Mundial da Saúde (OMS) anunciou uma nova e celebrada terapêutica: o tratamento por poliquimioterapia (PQT). Esse novo regime terapêutico, introduzido no Brasil apenas no início dos anos 1990, inaugurou um novo momento para as políticas nacionais fundamentado no slogan “a hanseníase tem cura”.1 Aos poucos, os membros do movimento, atuantes em redes mais amplas de engajamento político no contexto das novas terapêuticas e da reabertura democrática, ampliariam suas alianças por todo o país. O Morhan passaria de um pequeno grupo de colegas organizados em uma ex-colônia e centro de referência em atendimento à hanseníase em Bauru para um movimento de âmbito nacional, organizado em diferentes unidades estaduais, contando com uma diversidade de bandeiras em prol da saúde e dos direitos das pessoas atingidas pela hanseníase. Trinta anos após sua formação e num contexto inteiramente diferente, o movimento foi o principal responsável pela publicização das políticas de isolamento como um flagelo coletivo, contribuindo diretamente para o deslocamento do sentido desse capítulo da história brasileira do lugar de política de saúde para um crime de Estado (FONSECA; MARICATO, 2013). Sua grande vitória viria em 2007, com a aprovação da medida reparatória, chamada por muitos dos meus interlocutores como a “Lei do Lula”.
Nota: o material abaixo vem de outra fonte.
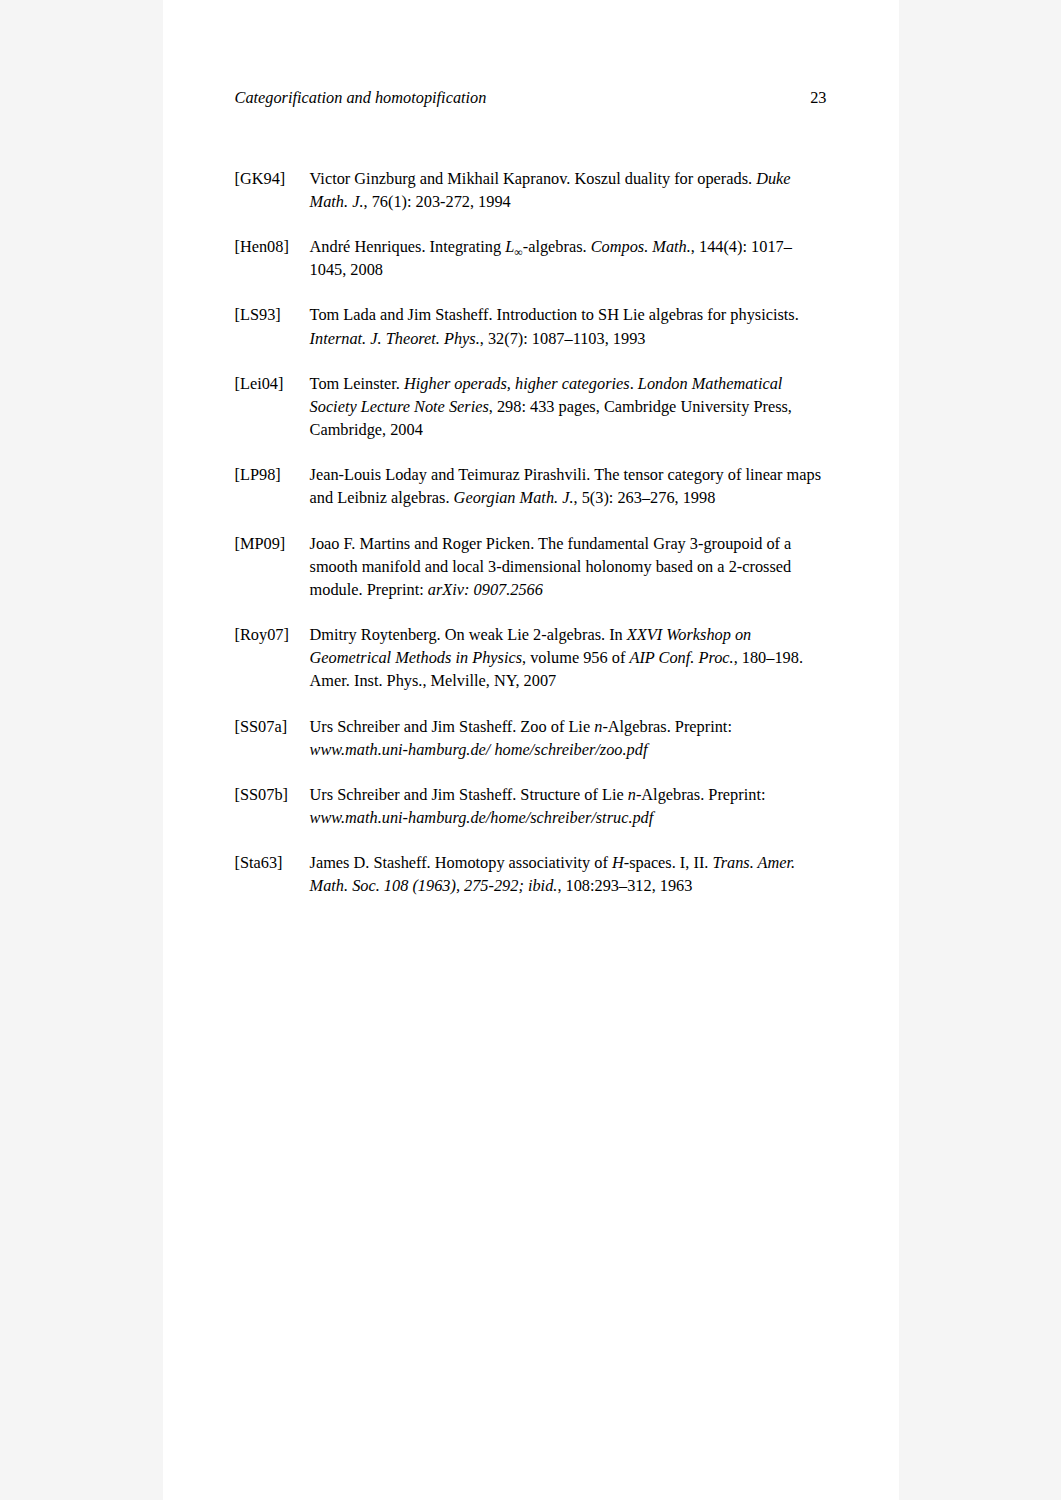Categorification and homotopification 23
[GK94] Victor Ginzburg and Mikhail Kapranov. Koszul duality for operads. Duke Math. J., 76(1): 203-272, 1994
[Hen08] André Henriques. Integrating L∞-algebras. Compos. Math., 144(4): 1017–1045, 2008
[LS93] Tom Lada and Jim Stasheff. Introduction to SH Lie algebras for physicists. Internat. J. Theoret. Phys., 32(7): 1087–1103, 1993
[Lei04] Tom Leinster. Higher operads, higher categories. London Mathematical Society Lecture Note Series, 298: 433 pages, Cambridge University Press, Cambridge, 2004
[LP98] Jean-Louis Loday and Teimuraz Pirashvili. The tensor category of linear maps and Leibniz algebras. Georgian Math. J., 5(3): 263–276, 1998
[MP09] Joao F. Martins and Roger Picken. The fundamental Gray 3-groupoid of a smooth manifold and local 3-dimensional holonomy based on a 2-crossed module. Preprint: arXiv: 0907.2566
[Roy07] Dmitry Roytenberg. On weak Lie 2-algebras. In XXVI Workshop on Geometrical Methods in Physics, volume 956 of AIP Conf. Proc., 180–198. Amer. Inst. Phys., Melville, NY, 2007
[SS07a] Urs Schreiber and Jim Stasheff. Zoo of Lie n-Algebras. Preprint: www.math.uni-hamburg.de/ home/schreiber/zoo.pdf
[SS07b] Urs Schreiber and Jim Stasheff. Structure of Lie n-Algebras. Preprint: www.math.uni-hamburg.de/home/schreiber/struc.pdf
[Sta63] James D. Stasheff. Homotopy associativity of H-spaces. I, II. Trans. Amer. Math. Soc. 108 (1963), 275-292; ibid., 108:293–312, 1963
Ainda que não seja tema deste capítulo, vale também ressaltar que, com a aprovação da medida reparatória, o Morhan passaria a fortalecer um novo pleito: estender o direito à reparação estatal também à segunda geração de atingidos pela hanseníase, os chamados “filhos separados”. Agregando ativistas, voluntários, um grupo de geneticistas, a grande mídia, atores de alcance nacional e pesquisadores universitários, esse pleito ganharia força no cenário político. Sempre buscando novas alianças, em 2011 o Morhan assinaria um acordo de cooperação com o Instituto Nacional de Genética Médica Populacional (INaGeMP). Tal aliança, inspirada na empreitada das Abuelas de Plaza de Mayo da Argentina (PENCHASZADEH; SCHÜLER-FACCINI, 2014), buscava criar provas do vínculo de parentesco entre pais e filhos que tinham sido separados durante as políticas segregatórias. Vale notar, no entanto, que, diferentemente do caso argentino, os testes levados a cabo entre os filhos separados foram realizados de forma voluntária, e diversos daqueles sujeitos não tinham perdido o vínculo entre si. Parte dos filhos que foram separados mantiveram contato com aquele pai ou aquela mãe que tinha sido isolado(a), porém a maioria deles tinha sido registrada como

filhos biológicos pelos pais de criação (vizinhos, amigos e familiares que tomaram conta das crianças); tratava-se da chamada adoção à brasileira (FONSECA et al., 2015). Em outras palavras, parte daqueles sujeitos que solicitavam os testes de DNA estava em busca mais da produção de um documento de filiação que pudesse servir de prova da separação no futuro do que de uma confirmação do laço de parentesco. Ainda que em meados de 2013 o governo tenha anunciado que se tratava de uma questão de tempo para a implementação da medida, em dezembro de 2017, em meio a um cenário político totalmente diferente e visto com desesperança, os ativistas do Morhan seguiam pressionando e protocolaram na Justiça Federal uma ação civil pública em nome dos filhos separados, exigindo a reparação.